Peter Arnell, the New York branding and design impresario, has had a secret preoccupation. For decades, he has been taking photographs everywhere, with anything from an Instamatic camera to a Leica to, most recently, his iPhone. “That’s how I find my ideas,” he said. “All my thinking comes out in my photographs.”
In the 1980s, he tried his hand at fashion photography, shooting Paris couturiers like Christian Lacroix and Emanuel Ungaro. Many of his pictures were published in Vanity Fair, British Vogue and The New York Times Magazine. He also created a celebrated image on a DKNY advertisement.
But in recent years, Mr. Arnell has been a more private shutterbug, using his iPhone, mostly, to chronicle his travels. He has pictures of the streets of Tokyo and Bangkok, Rome and Paris, and New York. And except for some of these images he has given to friends for Christmas, almost no one has seen the thousands of snapshots in his files.
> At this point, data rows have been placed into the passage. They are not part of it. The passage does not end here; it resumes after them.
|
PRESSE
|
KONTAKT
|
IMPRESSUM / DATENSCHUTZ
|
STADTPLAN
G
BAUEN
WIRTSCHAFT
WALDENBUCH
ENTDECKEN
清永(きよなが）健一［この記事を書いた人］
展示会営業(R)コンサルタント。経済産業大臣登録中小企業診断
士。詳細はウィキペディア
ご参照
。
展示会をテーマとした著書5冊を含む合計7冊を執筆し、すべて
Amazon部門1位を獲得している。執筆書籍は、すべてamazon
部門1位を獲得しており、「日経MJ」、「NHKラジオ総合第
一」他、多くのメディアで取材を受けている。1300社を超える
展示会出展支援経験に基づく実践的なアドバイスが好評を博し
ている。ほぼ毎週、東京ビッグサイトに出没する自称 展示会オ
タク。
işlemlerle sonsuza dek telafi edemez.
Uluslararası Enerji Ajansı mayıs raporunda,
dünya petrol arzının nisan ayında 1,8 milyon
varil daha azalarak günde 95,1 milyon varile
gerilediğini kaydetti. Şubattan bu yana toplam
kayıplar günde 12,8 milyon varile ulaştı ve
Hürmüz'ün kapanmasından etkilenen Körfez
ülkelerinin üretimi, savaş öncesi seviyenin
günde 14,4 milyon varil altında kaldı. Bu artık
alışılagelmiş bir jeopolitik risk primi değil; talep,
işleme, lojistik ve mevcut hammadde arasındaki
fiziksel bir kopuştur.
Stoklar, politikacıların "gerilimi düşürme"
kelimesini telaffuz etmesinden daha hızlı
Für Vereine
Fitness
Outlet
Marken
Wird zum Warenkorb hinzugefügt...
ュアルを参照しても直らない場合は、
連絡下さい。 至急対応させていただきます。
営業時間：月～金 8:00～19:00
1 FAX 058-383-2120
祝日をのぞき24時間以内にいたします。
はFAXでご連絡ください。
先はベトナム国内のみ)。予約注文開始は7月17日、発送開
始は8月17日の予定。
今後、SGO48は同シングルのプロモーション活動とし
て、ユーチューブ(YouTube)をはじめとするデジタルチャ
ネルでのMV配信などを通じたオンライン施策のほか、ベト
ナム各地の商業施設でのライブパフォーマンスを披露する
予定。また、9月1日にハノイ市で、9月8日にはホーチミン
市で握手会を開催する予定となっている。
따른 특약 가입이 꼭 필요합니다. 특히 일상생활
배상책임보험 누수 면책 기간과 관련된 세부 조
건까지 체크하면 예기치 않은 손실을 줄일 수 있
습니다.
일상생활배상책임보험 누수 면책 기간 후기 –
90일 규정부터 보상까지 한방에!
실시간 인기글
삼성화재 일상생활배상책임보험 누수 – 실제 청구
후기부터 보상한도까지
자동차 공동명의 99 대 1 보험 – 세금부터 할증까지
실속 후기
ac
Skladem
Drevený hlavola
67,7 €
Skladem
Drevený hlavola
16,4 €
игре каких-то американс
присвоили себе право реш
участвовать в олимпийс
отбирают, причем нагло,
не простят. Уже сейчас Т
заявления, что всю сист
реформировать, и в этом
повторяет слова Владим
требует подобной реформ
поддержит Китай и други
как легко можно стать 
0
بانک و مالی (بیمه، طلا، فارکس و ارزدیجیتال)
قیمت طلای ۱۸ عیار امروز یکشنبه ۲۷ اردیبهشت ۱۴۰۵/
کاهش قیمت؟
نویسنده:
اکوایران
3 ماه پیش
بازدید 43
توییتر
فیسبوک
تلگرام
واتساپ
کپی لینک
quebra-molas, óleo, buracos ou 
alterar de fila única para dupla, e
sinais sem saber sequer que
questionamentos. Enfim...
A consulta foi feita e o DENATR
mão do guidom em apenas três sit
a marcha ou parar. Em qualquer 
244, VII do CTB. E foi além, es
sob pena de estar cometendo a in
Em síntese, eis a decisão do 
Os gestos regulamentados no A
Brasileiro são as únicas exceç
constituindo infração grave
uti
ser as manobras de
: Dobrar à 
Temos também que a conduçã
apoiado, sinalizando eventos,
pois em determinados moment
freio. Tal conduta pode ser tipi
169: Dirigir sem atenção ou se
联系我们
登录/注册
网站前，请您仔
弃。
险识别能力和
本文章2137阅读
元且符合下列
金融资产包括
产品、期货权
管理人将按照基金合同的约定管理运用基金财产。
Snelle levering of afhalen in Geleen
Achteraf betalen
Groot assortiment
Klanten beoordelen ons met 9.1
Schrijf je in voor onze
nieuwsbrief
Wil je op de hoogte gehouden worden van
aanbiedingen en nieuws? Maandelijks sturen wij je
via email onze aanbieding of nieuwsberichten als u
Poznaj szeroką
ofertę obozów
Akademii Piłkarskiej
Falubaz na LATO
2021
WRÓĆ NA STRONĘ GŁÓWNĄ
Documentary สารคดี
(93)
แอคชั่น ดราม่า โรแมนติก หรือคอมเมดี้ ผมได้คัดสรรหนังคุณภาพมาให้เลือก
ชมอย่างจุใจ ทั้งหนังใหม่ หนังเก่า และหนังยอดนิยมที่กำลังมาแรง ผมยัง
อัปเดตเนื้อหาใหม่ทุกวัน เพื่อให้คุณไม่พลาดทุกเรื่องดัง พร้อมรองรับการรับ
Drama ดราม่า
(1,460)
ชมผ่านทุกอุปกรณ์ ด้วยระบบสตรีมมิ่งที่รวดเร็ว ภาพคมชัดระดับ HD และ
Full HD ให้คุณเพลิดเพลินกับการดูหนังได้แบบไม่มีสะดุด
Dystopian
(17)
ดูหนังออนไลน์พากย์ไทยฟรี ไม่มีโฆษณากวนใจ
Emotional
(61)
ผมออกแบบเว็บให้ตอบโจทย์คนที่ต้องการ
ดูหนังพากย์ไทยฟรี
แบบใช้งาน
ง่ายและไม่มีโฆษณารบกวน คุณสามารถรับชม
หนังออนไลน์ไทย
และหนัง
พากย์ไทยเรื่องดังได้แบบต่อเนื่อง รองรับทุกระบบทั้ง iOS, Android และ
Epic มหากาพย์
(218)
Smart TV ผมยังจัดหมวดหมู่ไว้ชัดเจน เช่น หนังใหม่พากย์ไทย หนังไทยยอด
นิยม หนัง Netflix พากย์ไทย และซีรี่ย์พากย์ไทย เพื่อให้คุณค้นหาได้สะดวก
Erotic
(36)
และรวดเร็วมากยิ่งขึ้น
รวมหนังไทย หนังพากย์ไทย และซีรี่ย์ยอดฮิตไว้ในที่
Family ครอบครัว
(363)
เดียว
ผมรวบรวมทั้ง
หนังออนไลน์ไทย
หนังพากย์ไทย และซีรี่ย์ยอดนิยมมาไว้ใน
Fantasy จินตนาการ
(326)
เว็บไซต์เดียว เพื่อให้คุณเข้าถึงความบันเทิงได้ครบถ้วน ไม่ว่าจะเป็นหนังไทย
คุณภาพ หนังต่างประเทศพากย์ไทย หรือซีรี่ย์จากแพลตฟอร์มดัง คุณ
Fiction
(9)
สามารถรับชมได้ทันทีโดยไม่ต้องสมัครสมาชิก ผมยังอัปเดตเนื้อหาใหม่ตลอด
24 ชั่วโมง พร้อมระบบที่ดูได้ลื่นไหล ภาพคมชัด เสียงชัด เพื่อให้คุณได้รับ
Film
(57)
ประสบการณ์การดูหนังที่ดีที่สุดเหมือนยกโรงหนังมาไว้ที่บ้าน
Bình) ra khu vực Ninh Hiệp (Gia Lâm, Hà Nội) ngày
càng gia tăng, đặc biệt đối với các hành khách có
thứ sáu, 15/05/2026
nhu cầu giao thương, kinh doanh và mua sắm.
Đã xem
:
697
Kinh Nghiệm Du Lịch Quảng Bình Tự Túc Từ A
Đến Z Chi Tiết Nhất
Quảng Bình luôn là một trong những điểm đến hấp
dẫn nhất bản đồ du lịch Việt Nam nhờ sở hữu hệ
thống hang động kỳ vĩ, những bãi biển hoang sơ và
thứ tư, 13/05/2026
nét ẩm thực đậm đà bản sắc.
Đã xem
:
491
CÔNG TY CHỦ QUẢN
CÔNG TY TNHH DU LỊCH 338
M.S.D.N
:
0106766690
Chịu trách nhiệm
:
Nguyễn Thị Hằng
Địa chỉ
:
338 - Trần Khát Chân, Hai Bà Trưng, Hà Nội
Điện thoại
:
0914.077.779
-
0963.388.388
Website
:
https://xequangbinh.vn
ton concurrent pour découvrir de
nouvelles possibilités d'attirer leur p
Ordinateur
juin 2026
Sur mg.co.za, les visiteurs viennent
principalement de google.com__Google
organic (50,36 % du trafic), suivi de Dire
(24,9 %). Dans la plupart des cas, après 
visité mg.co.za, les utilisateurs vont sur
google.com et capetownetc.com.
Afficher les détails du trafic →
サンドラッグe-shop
No one, that is, except Frank Gehry. They have been working together — Mr. Arnell even wrote his first book about that architect — since 1979, when Mr. Arnell showed up at Mr. Gehry’s Venice Beach, Calif., studio. “I’ve been encouraging Peter to show his photographs for years,” Mr. Gehry said in a telephone interview, adding that he sees them as fine-art photography, some even “reminiscent of those great black-and-white Seurat drawings.”
Now Mr. Arnell’s work will be publicly exhibited for the first time in a show at the Milk Gallery, 450 West 15th Street, in Chelsea, from March 4 through April 1. Mr. Gehry has agreed to design the exhibition.
More than 100 black-and-white photos will be on view, with portraits of celebrities like Andy Warhol and Christy Turlington. There will also be street photography, architectural images and still lifes.